Excerpt provided —
**********
Construct $\overline{DO},\overline{EO}$ intersect $\overline{AC},\overline{AB}$ at point $G,F$ respectively. (sorry for someone with OCD. (not in the problem!))

We know that $\square BDCO, \square CEBO$ are concyclic, we get

$B\hat{D}O = B\hat{C}O = B\hat{E}O = O\hat{D}C$ and

$C\hat{E}O = C\hat{B}O = B\hat{C}O = B\hat{E}O$. (extra: everything above is equal!)

** Need to prove $\overline{OF} \perp \overline{AB}$ and $\overline{OG} \perp \overline{AC}$.

Consider $\triangle AEF$; by definition of orthocenter, we get $\overline{OA} \perp \overline{EF}$.

- 4 years, 9 months ago

Q1: By Alternate Segment theorem $\pi-\angle ANC=\angle NBA=\pi-\angle CBN$ so we deduce $\triangle CBQ\sim\triangle PNC$. Hence $\angle CPN=\angle BQC=\angle NQP$ implying $PN=QN$.

Q5: Let the perpendicular bisector of $AC$ intersect $AB$ at $D'$. We have $\measuredangle BD'C=\measuredangle AD'C=2\measuredangle BAC=\measuredangle BOC$ meaning $BCOD'$ cyclic so $D'=D$. Similarly $E'=E$. Now in $\triangle ADE$ we have $O$ orthocenter, the result thus follows. (Angles are directed mod $\pi$)

- 4 years, 9 months ago

a circle has two types of tangents.which one is the largest?

- 4 years, 2 months ago

Finally cracked question 4. My solution is as follows : What we have to prove is equivalent to proving that DC=2EC. Thus we proceed as follows. Drop a perpendicular from A to BD and let it meet BD at G and BC at F. Notice that ABD is an isosceles triangle and hence BG=GD. Observe that GF is parallel to DE. Hence BF=FE. Now we have triangle CED similar to triangle CFA. Thus, CD/DA=CE/EF. Use the fact that AD=2EF. Hence obtain that DC=2.EC Hence proved

- 3 years, 9 months ago

I am also done with question 3. Denote by O the midpoint of AB. Notice that OP=OR=R/2 , PC=R and hence apply Appolonius Theorem on triangle OBC with the median as PC. We get a(i.e. BC)=R(1.5)^0.5 We also know that c=2R. Hence by Pythagoras theorem we can find b and hence we can get the ratio of the sides.

- 3 years, 9 months ago
**********
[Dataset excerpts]
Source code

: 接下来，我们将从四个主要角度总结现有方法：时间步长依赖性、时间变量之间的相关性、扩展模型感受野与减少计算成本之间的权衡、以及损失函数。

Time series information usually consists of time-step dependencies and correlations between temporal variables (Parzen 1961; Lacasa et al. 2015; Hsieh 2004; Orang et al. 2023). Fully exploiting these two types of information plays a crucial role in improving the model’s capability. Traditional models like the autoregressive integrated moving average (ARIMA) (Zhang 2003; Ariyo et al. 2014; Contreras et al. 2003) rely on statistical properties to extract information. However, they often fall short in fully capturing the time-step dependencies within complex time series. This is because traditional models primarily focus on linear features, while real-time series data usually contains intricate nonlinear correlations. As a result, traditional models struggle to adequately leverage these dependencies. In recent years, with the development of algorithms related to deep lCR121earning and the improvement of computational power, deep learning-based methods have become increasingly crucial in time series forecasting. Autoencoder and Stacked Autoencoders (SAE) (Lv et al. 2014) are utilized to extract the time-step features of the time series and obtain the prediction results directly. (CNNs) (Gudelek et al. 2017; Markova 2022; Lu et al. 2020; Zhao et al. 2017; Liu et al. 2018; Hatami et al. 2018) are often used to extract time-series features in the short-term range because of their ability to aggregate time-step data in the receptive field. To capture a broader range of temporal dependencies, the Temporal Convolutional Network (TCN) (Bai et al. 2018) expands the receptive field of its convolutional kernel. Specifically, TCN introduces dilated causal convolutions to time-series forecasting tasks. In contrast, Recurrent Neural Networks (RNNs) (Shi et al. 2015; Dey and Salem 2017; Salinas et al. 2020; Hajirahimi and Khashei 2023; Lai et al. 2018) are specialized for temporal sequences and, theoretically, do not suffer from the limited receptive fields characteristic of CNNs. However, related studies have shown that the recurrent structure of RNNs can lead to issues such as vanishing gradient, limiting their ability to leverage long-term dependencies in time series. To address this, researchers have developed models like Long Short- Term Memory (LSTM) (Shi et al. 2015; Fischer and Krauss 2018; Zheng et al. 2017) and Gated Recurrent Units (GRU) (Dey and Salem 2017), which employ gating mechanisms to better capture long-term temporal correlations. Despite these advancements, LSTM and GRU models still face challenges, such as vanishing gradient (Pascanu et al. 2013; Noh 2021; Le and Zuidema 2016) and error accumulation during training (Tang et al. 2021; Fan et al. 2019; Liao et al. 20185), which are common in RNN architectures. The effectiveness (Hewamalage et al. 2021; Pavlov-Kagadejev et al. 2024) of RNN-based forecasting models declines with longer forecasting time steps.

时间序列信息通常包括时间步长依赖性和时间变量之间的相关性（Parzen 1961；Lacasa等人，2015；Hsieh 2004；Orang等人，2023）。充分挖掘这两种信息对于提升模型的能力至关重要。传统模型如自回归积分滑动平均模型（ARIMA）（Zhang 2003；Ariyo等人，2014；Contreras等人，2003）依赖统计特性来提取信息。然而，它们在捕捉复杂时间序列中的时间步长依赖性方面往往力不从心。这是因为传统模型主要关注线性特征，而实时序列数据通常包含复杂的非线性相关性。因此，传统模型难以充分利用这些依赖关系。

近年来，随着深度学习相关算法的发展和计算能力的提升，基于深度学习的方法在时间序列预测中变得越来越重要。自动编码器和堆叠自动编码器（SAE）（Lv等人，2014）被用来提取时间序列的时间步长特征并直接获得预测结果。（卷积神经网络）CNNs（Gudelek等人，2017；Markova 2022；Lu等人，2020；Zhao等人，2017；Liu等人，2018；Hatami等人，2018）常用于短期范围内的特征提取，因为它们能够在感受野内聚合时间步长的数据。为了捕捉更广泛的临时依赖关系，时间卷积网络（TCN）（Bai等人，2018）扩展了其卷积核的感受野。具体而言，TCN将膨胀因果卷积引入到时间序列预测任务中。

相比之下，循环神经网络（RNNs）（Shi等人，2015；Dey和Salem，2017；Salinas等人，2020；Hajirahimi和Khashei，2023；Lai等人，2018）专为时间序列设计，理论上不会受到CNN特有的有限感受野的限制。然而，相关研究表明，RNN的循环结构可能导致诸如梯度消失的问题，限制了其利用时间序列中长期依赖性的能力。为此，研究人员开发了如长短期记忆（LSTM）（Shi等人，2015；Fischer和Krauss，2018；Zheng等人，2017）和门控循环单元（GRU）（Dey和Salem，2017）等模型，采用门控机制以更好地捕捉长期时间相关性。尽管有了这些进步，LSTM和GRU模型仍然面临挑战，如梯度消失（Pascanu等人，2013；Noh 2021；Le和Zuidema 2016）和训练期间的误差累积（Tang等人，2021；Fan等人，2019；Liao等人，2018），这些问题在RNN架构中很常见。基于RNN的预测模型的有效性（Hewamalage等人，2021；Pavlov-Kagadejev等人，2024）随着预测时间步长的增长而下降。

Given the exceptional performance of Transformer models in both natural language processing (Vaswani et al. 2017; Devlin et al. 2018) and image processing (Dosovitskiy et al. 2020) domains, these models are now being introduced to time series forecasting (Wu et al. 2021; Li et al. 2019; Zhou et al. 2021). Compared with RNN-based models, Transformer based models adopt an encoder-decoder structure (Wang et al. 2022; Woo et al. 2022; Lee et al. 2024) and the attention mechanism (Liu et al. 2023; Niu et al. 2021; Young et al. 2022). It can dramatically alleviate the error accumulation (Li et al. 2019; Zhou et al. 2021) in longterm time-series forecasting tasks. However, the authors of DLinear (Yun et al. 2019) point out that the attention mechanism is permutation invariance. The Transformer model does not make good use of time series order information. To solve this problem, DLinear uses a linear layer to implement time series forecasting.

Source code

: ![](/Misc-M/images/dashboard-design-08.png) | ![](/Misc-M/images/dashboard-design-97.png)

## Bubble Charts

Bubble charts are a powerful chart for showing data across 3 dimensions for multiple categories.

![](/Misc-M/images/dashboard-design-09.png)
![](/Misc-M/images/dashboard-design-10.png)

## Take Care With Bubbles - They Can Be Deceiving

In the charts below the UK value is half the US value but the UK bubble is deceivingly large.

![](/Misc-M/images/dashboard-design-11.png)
**********
Work request — Reproduce the portion of the geometry discussion between "Q1: By Alternate" and "is the largest?", inclusive. Rely only on the geometry discussion when answering.

Answer area —
Q1: By Alternate Segment theorem $\pi-\angle ANC=\angle NBA=\pi-\angle CBN$ so we deduce $\triangle CBQ\sim\triangle PNC$. Hence $\angle CPN=\angle BQC=\angle NQP$ implying $PN=QN$.

Q5: Let the perpendicular bisector of $AC$ intersect $AB$ at $D'$. We have $\measuredangle BD'C=\measuredangle AD'C=2\measuredangle BAC=\measuredangle BOC$ meaning $BCOD'$ cyclic so $D'=D$. Similarly $E'=E$. Now in $\triangle ADE$ we have $O$ orthocenter, the result thus follows. (Angles are directed mod $\pi$)

- 4 years, 9 months ago

a circle has two types of tangents.which one is the largest?